Researchers at the Hadassah Medical Center and Hebrew University have found that the most common form of white blood cells, called neutrophils, contain at least three distinct subtypes. Some fight the development of cancer, while others provide a hospitable environment for their growth.

The research findings could lead to new cancer-fighting therapies that seek to boost the anti-tumor neutrophils while limiting the proliferation of pro-tumor neutrophils.

In the last decade new approaches to cancer have involved activating the patient’s immune system against cancer cells, while not harming nearby healthy cells. Recently, however, researchers have discovered that there are healthy cells which surround the tumor that play an important role in enhancing cancer development. Thus, while neutrophils, which comprise between 50%-70% of all white blood cells, are traditionally associated with fighting infections, accumulating data suggest they also play an important role in tumor biology. The Hadassah-Hebrew University scientists, working with mouse tumors and human blood samples, found that in early stages of the disease, tumor-limiting neutrophils prevail, but as cancer progresses, the tumor-promoting neutrophil subpopulation becomes dominant. As the authors explain:

“We identified a heterogeneous subset of low-density neutrophils (LDNs) that appear transiently in self-resolving inflammation, but accumulate continuously with cancer progression. LDNs display impaired neutrophil function and immunosuppressive properties, characteristics that are in stark contrast to those of mature, high-density neutrophils (HDNs). Proper understanding of the effect of tumors on neutrophils, as well as the way these cells support or fight cancer, could help us develop strategies to direct the immune system against the tumor, and potentially improve cancer treatment in general and immunotherapy in particular.”
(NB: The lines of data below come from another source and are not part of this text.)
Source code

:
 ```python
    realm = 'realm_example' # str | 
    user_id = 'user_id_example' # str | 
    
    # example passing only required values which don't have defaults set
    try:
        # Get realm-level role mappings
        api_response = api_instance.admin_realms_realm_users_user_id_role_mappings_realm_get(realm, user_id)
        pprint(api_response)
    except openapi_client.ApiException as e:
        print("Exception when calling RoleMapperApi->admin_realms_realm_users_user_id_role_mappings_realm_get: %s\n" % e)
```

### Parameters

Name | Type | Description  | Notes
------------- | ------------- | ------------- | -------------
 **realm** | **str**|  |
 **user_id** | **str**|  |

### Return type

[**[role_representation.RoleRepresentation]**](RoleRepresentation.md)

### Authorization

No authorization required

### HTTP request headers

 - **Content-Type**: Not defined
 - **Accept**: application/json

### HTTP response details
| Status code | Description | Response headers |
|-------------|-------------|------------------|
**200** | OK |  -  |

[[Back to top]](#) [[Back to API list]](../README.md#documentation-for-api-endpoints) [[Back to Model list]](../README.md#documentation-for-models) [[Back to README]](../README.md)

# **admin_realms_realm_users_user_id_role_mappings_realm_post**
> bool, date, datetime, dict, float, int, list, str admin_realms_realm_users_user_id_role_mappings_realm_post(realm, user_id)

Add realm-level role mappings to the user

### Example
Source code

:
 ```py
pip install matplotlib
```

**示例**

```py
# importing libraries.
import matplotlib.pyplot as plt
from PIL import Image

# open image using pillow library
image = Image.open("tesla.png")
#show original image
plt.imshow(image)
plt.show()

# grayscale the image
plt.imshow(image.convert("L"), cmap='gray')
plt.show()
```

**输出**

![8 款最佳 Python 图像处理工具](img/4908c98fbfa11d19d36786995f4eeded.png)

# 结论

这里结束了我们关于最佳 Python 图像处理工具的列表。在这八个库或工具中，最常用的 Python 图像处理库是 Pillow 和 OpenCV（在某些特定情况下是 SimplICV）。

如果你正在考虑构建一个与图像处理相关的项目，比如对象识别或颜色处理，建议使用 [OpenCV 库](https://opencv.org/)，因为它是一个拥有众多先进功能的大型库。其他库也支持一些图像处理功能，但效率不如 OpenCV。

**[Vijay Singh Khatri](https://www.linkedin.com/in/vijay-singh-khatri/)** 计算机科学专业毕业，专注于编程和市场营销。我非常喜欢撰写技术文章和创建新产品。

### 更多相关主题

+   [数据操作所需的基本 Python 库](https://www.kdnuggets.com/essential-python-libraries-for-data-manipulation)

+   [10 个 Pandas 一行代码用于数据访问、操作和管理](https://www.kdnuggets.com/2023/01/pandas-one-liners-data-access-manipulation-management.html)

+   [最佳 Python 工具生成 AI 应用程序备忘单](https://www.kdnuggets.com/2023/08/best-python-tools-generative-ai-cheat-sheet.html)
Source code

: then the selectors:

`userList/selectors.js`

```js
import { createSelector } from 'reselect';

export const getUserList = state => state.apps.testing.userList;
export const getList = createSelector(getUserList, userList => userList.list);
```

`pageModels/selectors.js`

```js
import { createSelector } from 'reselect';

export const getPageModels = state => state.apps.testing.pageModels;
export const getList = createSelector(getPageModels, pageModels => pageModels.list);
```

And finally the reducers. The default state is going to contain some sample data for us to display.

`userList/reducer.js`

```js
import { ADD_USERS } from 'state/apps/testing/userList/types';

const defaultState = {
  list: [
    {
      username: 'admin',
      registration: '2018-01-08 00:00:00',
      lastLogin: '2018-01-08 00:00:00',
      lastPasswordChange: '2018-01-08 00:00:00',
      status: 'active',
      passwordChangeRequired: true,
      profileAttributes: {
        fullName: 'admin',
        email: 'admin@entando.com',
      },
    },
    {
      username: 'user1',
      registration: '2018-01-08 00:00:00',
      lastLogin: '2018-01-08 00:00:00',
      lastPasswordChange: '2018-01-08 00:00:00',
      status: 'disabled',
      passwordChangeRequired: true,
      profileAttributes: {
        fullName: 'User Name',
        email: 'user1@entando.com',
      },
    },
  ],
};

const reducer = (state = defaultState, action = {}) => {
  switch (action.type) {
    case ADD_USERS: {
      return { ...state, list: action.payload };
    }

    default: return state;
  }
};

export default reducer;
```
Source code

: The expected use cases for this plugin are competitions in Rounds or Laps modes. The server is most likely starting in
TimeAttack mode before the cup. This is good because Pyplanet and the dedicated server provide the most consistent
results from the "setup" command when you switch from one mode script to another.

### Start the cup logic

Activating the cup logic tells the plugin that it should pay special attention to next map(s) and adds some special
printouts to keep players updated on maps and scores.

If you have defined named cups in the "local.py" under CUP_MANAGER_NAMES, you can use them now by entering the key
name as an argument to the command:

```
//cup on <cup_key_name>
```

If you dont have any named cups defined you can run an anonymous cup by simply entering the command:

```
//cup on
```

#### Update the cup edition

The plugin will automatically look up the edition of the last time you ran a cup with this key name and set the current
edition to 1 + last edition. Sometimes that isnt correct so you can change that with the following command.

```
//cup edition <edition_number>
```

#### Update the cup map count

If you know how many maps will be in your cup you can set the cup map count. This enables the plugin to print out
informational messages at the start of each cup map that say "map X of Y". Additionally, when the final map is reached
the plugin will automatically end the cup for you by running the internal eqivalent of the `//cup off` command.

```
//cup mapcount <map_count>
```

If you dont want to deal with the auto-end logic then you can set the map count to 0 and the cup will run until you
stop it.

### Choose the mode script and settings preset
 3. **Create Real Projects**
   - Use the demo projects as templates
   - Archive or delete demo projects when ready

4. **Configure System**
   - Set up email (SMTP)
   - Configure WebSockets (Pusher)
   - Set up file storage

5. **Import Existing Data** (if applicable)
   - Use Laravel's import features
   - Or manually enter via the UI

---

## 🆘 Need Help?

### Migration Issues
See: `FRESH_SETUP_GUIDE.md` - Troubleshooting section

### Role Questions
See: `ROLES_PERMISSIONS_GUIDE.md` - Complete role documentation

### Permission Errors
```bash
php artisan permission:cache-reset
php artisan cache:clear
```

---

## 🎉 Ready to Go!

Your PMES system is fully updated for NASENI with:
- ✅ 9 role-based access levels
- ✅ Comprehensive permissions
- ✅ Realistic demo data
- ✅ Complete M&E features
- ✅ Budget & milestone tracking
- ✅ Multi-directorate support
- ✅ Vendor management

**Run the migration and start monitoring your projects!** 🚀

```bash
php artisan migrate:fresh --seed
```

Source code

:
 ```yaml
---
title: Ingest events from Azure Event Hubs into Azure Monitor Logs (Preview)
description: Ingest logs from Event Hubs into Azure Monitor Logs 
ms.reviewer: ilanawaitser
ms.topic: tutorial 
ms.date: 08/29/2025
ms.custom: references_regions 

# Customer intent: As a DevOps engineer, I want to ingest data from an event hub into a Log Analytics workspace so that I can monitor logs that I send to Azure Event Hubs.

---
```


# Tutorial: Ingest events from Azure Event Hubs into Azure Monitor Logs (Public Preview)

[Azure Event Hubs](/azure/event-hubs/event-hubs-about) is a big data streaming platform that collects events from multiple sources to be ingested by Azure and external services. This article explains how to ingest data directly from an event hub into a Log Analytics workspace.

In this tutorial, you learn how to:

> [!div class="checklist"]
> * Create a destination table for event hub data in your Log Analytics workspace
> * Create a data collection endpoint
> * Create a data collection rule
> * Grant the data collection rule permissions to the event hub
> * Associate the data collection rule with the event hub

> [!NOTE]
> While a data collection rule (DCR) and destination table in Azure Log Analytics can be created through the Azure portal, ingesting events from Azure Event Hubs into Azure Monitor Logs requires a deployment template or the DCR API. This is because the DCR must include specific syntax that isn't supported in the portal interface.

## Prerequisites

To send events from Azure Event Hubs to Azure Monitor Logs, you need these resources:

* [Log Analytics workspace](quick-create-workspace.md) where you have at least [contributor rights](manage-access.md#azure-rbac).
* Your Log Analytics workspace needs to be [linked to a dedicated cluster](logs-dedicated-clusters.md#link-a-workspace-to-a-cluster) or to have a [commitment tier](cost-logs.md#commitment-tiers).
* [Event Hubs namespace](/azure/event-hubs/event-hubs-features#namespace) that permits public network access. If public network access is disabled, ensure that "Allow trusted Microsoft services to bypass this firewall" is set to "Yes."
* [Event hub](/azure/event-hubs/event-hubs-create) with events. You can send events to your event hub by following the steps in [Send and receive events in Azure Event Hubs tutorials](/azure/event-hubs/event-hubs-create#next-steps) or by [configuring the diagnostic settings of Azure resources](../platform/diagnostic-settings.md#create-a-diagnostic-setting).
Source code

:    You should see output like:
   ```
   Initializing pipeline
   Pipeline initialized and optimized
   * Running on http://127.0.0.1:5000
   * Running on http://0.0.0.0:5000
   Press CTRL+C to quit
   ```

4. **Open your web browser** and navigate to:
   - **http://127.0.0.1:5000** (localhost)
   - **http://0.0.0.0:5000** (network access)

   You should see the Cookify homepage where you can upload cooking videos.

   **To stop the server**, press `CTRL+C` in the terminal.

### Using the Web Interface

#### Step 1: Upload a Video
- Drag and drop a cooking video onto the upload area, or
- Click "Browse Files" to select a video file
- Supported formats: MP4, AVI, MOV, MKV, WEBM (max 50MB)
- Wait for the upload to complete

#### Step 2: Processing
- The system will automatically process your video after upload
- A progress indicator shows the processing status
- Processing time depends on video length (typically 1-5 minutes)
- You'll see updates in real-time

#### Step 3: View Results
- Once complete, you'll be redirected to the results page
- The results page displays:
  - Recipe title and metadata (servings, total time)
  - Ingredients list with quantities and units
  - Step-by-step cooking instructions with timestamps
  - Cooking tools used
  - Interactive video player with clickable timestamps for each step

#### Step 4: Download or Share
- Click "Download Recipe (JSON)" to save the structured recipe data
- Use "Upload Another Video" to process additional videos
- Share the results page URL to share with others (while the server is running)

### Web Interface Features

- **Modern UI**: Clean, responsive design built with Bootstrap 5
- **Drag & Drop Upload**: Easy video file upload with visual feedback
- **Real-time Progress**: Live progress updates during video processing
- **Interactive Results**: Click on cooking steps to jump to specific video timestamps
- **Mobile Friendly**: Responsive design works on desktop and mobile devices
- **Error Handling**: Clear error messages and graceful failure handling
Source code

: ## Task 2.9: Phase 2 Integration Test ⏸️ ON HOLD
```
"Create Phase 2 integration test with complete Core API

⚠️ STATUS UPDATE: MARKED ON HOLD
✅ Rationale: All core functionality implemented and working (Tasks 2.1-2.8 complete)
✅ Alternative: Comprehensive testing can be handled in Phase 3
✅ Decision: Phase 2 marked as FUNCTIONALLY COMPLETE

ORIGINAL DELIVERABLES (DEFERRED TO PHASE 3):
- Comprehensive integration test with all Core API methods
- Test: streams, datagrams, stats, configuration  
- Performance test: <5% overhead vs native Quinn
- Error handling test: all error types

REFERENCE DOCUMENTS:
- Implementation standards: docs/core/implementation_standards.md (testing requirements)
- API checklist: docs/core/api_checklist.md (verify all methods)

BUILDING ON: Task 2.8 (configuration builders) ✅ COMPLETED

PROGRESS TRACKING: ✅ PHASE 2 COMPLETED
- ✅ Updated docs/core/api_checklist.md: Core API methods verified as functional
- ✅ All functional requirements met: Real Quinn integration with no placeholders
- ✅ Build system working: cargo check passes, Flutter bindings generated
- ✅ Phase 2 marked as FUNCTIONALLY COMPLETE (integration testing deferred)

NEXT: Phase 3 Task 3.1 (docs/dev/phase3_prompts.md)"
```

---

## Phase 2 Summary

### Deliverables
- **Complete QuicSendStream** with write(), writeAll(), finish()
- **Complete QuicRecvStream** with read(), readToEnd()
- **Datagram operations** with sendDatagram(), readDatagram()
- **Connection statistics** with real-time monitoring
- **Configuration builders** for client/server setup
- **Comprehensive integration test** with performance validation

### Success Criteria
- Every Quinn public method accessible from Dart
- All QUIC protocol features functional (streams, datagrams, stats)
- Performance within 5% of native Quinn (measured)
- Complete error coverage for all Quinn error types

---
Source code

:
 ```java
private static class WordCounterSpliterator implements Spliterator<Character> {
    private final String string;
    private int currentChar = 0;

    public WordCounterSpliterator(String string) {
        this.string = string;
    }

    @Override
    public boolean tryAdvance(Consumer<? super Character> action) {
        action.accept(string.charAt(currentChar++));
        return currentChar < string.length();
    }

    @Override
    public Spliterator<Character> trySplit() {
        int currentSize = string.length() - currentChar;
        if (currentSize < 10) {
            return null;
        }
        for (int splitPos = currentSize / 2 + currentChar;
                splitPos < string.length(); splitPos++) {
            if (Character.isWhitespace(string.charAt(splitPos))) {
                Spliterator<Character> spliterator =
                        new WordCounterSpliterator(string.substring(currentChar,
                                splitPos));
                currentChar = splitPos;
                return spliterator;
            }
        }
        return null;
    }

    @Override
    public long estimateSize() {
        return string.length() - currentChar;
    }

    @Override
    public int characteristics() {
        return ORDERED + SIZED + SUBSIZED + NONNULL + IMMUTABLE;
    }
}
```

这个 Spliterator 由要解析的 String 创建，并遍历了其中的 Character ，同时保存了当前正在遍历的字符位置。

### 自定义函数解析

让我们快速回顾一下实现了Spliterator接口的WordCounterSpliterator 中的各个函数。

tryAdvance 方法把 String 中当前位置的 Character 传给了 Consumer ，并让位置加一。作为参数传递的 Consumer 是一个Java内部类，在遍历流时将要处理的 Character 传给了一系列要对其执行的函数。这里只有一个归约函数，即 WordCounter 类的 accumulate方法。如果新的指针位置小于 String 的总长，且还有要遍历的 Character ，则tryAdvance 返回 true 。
The research study, led by Dr. Zvi Fridlender, at the Hadassah-Hebrew University Medical Center’s Institute of Pulmonary Medicine, and Dr. Zvika Granot, at the Hebrew University’s Institute for Medical Research Israel-Canada (IMRIC) in the Faculty of Medicine, is highlighted in “Phenotypic Diversity and Plasticity in Circulating Neutrophil Subpopulations in Cancer” in the January 22, 2015 on-line issue of Cell Reports.